The World Health Organisation has categorised ME as a neurological disease
since 1969, yet in this country ME is treated by many doctors as a
mental illness. The doctors (mostly psychiatrists) who are ‘experts’ in
this disease have been the driving force behind the view that ME/CFS
needs behavioural treatments. These medics, also have the Government’s
ear and have monopolised ALL the money for ME/CFS directing it into
treatments and research for a mental illness.
My sister was cared for by my mum and
another carer. Sophia’s carers were accused of enabling her to be ill.

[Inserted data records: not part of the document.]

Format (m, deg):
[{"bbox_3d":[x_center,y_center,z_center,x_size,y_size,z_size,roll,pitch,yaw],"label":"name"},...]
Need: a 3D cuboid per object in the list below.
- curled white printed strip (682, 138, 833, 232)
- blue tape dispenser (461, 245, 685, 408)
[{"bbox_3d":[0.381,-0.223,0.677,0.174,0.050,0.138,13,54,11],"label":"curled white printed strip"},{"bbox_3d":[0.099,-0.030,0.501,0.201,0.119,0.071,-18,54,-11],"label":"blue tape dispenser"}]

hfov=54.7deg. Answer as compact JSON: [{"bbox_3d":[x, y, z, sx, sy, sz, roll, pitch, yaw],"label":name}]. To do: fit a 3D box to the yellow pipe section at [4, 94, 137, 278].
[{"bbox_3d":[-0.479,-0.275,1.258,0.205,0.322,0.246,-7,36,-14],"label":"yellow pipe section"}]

This is very common with ME/CFS as I discovered in the writing of
‘Sophia and M.E’. After Sophia’s death, research done on her body
revealed her spine had 75% dorsal root ganglionitis, proof of the
physical disease of ME/CFS. It’s just a shame that the doctors had to
get the police to kick down the door to my sisters flat, and then
section her into a mental hospital, the result of which killed her, when
those medics could have so easily taken some physical tests on Soph to
see if she was faking her horrendous symptoms. Doctors do not test for
ME because it “reinforces aberrant illness beliefs”
This book is about vastly more than Sophia’s six year battle with ME/CFS and
what happened to her in the health care system, and what her carers went
through. ‘Sophia and ME’ is not so much about what ME did to my sister
but it was she did with her ME. Her journey was as much a spiritual
journey as it was a physical battle. I have used flash back scenario’s
in the book to share what my sister was like before she became ill with
M.E,. including the year we spent travelling together in Africa.

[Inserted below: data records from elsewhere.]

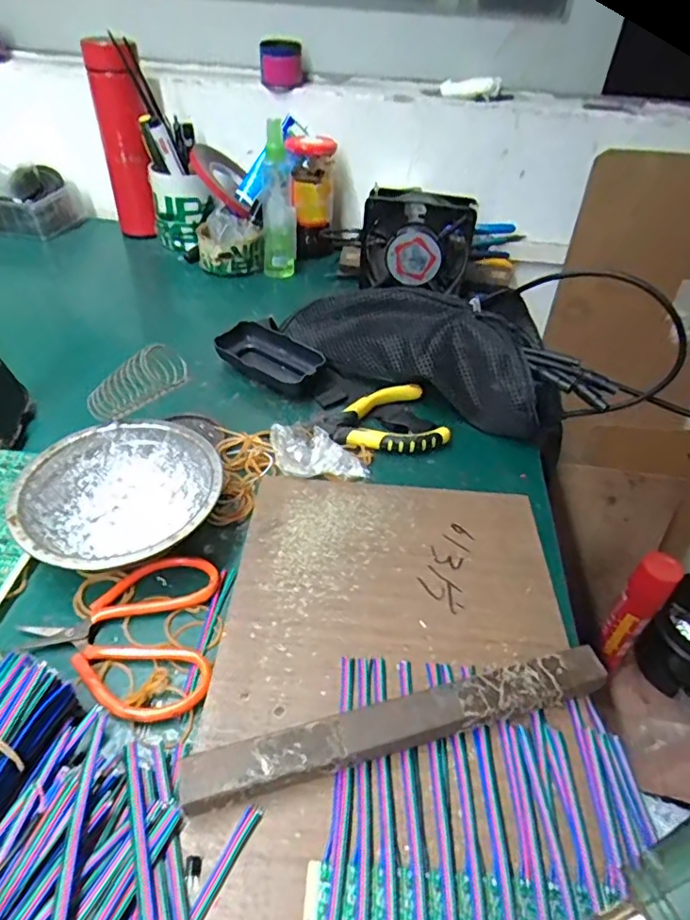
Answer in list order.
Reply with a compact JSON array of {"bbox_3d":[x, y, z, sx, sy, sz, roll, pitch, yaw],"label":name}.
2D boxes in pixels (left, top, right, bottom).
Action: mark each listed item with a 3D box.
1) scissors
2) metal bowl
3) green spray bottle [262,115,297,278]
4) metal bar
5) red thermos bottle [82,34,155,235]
[{"bbox_3d":[-0.129,0.097,0.314,0.106,0.005,0.097,0,42,-3],"label":"scissors"},{"bbox_3d":[-0.146,0.028,0.366,0.124,0.039,0.118,1,42,-1],"label":"metal bowl"},{"bbox_3d":[-0.082,-0.312,0.668,0.042,0.170,0.050,-3,42,-6],"label":"green spray bottle"},{"bbox_3d":[0.032,0.130,0.273,0.213,0.021,0.025,-10,43,-14],"label":"metal bar"},{"bbox_3d":[-0.273,-0.393,0.689,0.052,0.213,0.060,-14,44,-17],"label":"red thermos bottle"}]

‘Sophia and ME’ also includes diary excerpts of the last diary my sister was
ever able to keep and it clearly shows her bewildered descent into the
hell of ME/CFS. This book also shows her amazing spirit and how against
all the odds and DESPITE being un-believed by the medical profession
Sophia did not turn into a bitter person, she actually turned all her
pain and frustration and isolation into love of others, and her
compassion was extraordinary. Woven within the arrogance of Sophia’s
treatment by some in the medical profession, are stories of many quiet
heroes who helped my sister despite not understanding the nature of her
disease, they believed her; a priceless gift in this case. Sophia was
not a victim, but she could have easily been turned from a patient into
a victim by psychiatrists. Sophia’s true nature was that of a warrior,
she stood her ground and was a fighter in her life, in her illness and
in her death. My sister knew she was physically ill not mentally ill and
lived and died her beliefs. Sophia took the bar or courage, she not only
raised it but she threw it into orbit.
Treating a physical disease with mental health treatments is just that, mental.
“Our patients are terribly ill, misunderstood,
and suffer at the hands of a poorly informed medical establishment and society.”
(Professor Nancy Klimas, University of Miami, AACFS
Incoming Presidential Address: Co-Cure, 21st March 2005)
This book is currently seeking representation and publication.